Central humidifiers, or whole home humidifiers are installed in your air conditioning and central heating unit. They are quite expensive, but they beat having to buy a humidifier for every room, as they function throughout the whole house.
Steam vaporizers, or warm mist types, will heat and cool down water before dispersing it into the air. They are the most affordable option in terms of humidifiers and their portability allows for quick movement from one room to another. These can help with a stuffy nose but be careful as warm moisture can cause swelling in the nasal passage. Thus, making the problem worse.
How does a humidifier help a stuffy nose?
Now that we’ve shown the available options, can we determine if a humidifier really helps with your stuffy nose?

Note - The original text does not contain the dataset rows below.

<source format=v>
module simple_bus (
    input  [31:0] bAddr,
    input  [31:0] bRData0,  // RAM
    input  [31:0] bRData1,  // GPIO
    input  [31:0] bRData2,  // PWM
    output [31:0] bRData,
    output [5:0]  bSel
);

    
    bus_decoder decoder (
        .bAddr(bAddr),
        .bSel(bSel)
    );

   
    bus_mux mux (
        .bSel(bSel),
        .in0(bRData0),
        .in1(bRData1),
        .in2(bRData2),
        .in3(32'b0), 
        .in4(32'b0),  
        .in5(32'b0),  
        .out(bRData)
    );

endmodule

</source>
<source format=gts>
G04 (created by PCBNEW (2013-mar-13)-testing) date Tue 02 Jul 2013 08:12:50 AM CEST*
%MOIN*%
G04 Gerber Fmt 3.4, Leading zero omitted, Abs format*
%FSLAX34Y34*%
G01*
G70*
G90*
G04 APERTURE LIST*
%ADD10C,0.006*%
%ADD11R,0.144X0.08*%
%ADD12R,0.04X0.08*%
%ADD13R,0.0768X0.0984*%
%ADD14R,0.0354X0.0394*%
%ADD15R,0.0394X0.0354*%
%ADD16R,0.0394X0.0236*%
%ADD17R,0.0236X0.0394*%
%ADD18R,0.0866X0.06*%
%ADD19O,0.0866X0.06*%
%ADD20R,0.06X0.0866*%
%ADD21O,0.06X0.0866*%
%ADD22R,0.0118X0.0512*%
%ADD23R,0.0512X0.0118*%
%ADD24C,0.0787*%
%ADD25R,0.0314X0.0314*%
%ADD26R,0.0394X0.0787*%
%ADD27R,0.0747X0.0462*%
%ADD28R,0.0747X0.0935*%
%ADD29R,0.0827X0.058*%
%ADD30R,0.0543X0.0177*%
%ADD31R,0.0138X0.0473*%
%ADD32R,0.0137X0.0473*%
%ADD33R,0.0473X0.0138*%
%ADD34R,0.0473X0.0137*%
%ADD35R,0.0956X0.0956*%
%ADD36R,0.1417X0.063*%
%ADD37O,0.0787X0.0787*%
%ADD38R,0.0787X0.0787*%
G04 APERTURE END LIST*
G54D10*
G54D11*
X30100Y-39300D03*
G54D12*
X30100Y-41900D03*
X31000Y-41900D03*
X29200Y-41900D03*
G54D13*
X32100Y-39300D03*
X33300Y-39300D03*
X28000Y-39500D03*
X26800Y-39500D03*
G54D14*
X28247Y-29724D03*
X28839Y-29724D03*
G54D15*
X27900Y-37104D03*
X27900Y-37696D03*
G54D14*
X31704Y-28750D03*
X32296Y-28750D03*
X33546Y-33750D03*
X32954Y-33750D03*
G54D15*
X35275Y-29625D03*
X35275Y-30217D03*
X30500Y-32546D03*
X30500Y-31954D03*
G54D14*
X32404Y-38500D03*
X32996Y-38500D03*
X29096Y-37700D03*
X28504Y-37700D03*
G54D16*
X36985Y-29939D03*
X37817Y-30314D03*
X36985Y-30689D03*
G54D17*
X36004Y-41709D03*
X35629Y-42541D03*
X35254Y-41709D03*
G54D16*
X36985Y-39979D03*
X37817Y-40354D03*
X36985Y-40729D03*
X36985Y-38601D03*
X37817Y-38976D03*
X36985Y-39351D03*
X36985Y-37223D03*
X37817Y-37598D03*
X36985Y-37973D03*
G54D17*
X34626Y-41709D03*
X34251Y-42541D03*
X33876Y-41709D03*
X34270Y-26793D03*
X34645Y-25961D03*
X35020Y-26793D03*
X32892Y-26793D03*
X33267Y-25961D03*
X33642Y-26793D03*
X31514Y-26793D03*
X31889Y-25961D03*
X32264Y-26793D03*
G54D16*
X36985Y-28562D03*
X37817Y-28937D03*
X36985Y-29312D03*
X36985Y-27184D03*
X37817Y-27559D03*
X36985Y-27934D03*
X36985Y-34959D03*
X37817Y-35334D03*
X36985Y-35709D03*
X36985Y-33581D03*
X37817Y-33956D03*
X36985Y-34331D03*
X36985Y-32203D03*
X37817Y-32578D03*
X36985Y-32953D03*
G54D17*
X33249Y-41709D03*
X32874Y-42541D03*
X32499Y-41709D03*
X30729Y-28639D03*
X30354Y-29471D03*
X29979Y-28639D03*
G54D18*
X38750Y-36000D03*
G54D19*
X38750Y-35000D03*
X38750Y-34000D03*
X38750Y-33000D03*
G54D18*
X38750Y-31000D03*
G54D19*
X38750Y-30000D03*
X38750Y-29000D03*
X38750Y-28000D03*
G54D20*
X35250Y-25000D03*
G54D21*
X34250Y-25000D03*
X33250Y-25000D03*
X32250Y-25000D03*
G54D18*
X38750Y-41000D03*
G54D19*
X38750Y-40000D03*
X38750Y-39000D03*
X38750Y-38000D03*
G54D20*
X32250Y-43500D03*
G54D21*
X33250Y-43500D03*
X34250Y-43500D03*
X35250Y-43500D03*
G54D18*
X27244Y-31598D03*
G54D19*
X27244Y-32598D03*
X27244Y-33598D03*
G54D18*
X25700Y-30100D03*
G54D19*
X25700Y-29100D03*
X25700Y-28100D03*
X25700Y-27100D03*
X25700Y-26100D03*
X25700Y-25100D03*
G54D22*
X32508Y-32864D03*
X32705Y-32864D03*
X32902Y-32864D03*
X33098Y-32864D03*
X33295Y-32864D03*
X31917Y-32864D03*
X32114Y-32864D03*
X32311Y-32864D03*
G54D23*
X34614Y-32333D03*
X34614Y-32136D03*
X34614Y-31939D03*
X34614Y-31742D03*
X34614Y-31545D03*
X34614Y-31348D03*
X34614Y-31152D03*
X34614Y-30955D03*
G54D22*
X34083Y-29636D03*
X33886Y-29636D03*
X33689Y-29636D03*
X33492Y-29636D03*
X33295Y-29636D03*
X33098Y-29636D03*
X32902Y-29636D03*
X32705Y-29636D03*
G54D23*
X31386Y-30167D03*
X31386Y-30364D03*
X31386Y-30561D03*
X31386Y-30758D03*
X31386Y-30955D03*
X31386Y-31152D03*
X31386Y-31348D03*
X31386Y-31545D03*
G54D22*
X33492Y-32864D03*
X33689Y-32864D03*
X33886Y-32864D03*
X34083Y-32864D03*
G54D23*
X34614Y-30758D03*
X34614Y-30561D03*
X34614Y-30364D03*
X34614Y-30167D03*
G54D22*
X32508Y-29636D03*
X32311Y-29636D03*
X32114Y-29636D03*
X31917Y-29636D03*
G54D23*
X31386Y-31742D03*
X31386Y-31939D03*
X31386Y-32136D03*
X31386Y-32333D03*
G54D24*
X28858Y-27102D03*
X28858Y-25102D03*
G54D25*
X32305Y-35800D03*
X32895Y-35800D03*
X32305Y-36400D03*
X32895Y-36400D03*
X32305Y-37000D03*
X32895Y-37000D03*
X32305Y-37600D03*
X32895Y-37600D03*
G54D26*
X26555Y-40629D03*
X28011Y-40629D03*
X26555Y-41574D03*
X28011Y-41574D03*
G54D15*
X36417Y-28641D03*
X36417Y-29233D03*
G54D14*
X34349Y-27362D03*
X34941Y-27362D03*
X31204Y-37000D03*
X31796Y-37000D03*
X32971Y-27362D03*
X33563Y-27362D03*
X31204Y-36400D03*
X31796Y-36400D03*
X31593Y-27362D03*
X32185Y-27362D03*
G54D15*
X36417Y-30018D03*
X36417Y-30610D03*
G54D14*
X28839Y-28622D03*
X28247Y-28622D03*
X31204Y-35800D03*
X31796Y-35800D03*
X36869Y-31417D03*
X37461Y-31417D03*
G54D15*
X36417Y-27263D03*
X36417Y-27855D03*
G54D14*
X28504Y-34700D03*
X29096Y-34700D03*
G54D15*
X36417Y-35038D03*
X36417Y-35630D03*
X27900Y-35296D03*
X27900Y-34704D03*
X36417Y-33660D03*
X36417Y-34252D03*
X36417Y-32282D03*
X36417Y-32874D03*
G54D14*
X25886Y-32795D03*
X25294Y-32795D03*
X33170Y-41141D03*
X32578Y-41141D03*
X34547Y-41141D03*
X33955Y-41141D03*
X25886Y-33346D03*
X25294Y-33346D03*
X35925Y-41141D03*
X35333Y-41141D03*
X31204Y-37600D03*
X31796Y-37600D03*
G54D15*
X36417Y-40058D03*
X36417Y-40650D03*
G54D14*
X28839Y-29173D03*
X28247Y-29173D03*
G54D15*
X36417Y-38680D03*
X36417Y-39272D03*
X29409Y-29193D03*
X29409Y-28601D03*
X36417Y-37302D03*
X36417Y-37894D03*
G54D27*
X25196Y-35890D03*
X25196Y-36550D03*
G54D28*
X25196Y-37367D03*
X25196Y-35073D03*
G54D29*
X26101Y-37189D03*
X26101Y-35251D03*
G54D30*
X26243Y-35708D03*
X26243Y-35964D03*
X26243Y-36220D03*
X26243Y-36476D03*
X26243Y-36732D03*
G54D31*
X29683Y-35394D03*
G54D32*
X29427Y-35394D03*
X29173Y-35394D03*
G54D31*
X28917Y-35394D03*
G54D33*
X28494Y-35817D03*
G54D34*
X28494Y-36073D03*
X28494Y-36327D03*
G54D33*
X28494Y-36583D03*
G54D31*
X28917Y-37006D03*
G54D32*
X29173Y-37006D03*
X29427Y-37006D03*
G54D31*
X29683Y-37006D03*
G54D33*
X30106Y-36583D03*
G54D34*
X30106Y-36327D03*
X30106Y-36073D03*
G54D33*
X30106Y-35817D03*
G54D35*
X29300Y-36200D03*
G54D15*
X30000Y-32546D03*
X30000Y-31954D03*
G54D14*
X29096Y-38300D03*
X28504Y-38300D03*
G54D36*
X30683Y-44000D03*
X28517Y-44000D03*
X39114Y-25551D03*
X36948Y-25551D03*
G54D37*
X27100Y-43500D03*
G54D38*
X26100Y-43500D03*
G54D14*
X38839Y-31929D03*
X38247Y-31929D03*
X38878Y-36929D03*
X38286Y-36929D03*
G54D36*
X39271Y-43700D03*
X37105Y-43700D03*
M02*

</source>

First of all, this device will help ensure that the air inside your home is not too dry, and that automatically lowers the chances of you ending up with colds and flu. As we’ve previously established, dry air will lead to thick mucus, thus increasing the odds of nasal congestion. By adding moisture to the air that you breathe, humidifiers will help you avoid having your nose clogged.
Second, if you’re already experiencing cold or flu symptoms, a good humidifier can make your recovery process easier and faster. By leaving the humidifier on while you’re sleeping, you will breathe easier and this can alleviate sore throats and headaches.

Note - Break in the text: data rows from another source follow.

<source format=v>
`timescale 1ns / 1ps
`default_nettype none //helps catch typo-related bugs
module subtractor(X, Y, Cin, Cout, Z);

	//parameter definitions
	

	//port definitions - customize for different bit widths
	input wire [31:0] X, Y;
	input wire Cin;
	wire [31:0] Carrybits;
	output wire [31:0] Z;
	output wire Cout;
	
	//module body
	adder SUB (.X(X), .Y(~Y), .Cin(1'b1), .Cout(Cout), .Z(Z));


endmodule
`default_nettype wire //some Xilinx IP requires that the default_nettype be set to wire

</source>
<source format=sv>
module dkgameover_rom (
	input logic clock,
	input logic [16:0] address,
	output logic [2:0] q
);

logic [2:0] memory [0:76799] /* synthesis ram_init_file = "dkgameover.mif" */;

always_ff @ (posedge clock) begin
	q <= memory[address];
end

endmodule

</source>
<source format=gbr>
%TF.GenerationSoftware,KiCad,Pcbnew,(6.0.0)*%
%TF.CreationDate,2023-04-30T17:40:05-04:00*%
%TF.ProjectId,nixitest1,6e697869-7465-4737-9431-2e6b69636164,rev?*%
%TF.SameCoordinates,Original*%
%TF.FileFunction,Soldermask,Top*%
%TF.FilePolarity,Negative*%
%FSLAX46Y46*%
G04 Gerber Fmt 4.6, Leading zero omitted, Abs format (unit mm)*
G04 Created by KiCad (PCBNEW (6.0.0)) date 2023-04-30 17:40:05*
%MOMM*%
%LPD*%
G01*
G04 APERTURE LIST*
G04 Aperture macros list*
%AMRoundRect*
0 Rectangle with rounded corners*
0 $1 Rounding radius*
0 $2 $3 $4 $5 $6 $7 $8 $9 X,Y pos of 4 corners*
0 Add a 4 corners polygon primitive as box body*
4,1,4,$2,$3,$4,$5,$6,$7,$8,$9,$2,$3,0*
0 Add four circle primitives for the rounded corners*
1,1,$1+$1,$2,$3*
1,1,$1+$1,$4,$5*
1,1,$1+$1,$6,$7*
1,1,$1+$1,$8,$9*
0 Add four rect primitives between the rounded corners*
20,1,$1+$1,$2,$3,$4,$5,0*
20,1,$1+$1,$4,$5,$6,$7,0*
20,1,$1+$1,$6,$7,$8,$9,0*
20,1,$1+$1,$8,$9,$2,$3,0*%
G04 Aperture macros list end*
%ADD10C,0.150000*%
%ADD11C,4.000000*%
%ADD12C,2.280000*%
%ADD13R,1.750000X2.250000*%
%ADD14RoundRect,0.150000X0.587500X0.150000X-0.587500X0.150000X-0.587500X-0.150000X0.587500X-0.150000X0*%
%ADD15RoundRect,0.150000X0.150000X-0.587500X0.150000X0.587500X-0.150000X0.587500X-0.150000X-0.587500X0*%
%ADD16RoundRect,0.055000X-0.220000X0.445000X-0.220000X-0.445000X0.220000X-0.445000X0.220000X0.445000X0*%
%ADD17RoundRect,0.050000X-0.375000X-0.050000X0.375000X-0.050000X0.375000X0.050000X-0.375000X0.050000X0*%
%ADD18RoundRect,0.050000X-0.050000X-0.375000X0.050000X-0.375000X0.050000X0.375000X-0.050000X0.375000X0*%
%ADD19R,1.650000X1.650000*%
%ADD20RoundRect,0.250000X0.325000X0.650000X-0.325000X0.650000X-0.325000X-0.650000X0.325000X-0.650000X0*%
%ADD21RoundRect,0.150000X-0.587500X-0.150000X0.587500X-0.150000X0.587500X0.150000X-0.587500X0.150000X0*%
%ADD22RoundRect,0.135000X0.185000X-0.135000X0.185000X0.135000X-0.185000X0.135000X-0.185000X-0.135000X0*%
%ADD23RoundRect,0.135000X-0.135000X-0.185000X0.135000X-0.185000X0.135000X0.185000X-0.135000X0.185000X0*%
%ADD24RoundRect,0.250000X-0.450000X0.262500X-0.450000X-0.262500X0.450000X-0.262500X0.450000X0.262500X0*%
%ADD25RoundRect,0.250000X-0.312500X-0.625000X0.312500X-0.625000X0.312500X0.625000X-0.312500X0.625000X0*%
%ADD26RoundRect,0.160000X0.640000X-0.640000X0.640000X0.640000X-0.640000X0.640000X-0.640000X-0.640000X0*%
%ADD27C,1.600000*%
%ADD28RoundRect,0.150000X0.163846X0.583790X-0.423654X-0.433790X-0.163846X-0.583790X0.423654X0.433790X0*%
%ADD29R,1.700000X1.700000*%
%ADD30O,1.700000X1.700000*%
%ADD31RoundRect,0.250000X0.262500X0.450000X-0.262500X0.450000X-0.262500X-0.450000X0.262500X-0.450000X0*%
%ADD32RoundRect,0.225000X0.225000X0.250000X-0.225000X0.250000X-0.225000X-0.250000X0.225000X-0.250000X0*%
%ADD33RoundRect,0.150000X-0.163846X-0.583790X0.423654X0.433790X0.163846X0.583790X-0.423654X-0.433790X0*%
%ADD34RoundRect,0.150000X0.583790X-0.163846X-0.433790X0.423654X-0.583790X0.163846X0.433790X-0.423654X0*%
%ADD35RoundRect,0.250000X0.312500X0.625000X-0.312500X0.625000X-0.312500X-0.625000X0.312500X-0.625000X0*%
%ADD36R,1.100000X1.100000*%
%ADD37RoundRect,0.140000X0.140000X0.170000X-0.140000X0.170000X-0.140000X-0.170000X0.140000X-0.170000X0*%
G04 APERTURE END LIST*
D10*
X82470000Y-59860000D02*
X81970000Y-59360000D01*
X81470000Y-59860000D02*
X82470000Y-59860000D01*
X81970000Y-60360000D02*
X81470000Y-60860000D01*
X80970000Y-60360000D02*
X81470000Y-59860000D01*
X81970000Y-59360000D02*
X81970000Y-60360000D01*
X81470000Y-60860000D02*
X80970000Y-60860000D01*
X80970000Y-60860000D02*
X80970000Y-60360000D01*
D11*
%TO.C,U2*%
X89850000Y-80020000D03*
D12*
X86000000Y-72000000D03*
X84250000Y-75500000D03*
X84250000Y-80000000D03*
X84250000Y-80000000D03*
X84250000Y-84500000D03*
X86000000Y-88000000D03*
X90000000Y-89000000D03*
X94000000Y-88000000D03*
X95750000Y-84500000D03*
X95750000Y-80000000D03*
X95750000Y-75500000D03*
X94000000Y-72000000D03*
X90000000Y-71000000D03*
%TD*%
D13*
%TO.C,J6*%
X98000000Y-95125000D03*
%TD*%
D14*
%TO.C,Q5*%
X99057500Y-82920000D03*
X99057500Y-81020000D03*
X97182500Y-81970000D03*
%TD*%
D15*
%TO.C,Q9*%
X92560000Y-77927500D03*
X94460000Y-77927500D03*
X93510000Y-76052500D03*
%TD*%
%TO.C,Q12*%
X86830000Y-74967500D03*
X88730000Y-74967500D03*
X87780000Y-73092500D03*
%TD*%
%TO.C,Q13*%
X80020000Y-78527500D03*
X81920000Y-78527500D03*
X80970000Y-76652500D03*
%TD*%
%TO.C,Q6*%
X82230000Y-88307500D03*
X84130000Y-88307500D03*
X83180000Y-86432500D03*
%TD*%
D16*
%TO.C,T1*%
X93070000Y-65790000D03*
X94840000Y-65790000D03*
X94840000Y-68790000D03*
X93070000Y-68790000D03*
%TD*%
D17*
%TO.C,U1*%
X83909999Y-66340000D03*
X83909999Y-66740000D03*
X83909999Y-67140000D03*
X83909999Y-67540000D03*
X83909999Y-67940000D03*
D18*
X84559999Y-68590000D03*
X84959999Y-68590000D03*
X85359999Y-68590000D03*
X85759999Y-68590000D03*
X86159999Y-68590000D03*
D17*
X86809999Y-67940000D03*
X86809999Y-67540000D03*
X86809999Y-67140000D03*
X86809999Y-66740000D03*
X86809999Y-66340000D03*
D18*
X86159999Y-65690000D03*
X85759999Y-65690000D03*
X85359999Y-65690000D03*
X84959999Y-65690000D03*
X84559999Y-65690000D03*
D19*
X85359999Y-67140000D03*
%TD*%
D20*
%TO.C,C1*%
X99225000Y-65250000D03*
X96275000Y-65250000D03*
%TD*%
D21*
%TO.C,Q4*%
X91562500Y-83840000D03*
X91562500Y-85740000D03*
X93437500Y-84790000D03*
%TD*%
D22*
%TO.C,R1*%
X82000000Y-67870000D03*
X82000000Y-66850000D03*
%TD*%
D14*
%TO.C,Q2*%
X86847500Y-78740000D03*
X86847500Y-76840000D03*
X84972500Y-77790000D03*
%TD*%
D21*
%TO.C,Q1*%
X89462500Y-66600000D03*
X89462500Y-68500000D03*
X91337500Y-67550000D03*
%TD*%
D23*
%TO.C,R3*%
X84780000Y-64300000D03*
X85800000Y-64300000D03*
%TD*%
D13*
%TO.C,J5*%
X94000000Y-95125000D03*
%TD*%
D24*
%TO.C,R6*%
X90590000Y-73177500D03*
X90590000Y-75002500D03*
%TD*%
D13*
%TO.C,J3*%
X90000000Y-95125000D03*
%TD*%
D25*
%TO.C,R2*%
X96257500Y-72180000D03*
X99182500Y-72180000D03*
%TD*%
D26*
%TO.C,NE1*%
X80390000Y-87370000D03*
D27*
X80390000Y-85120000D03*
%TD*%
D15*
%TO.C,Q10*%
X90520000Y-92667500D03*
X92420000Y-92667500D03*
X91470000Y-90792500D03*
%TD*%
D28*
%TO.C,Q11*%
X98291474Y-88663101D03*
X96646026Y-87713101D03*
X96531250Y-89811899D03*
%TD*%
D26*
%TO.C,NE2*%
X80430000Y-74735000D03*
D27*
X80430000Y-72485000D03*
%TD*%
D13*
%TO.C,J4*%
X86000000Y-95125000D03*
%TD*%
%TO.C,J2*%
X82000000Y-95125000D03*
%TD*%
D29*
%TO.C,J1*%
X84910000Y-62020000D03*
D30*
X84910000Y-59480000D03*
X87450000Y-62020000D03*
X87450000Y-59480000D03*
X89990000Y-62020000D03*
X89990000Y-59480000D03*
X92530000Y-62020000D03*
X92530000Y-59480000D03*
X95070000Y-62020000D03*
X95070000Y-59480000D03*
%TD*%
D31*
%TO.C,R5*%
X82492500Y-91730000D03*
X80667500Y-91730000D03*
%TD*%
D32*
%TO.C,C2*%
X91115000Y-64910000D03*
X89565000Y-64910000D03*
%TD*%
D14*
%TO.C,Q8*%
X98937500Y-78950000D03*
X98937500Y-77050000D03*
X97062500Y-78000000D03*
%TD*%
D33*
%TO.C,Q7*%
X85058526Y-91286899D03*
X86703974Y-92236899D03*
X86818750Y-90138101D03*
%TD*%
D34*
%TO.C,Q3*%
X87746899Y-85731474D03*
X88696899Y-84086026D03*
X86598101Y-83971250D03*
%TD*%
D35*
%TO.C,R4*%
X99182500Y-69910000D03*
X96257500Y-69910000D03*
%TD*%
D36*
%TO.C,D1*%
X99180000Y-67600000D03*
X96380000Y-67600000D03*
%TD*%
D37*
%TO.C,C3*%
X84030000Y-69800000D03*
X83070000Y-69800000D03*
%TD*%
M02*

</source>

Aside from helping with nasal congestion, the humidifier can help you with other health dangers as well. Since dry air can lead to severe asthma and allergy problems, a humidifier will come in handy if you’re suffering from any of these. It will also help prevent or alleviate some skin problems, such as dry skin, irritations, cracks, or wrinkles.
All of these health advantages provided by humidifiers are nothing to sneeze at, but did you know that such a device can help with other things around the house, as well? For example, it can ensure a healthier and longer life for your indoor plants, as the air humidity also determines the level of humidity in the soil.
In the winter, dry air will cause the temperature inside your home to be lower. Adjusting the humidity by raising it to optimal levels may actually save you money on your heating bills.
Fun fact: Dry air also causes damage to the wood inside your home, by causing it to crack or split. So, by purchasing a humidifier, not only will you live healthy, but you can ensure a longer life for your wooden furniture as well.
Long story short, humidifiers bring a number of health benefits when you end up having respiratory problems caused by dry air inside your home. In order to fully benefit from the advantages that a humidifier has to offer, you need to ensure the proper maintenance of the device. This means that you have to use only the type of water indicated by the manufacturer (which is generally demineralized or distilled).
You also have to make sure that the water inside the device is changed daily, to avoid the growth of mold. Proper maintenance also includes cleaning the device often (instruction manuals will generally specify how often you need to do that) and making sure you change the consumables when needed (like air filters). Using and caring for the device as the manufacturer indicates will lead to healthy air… and a healthier you!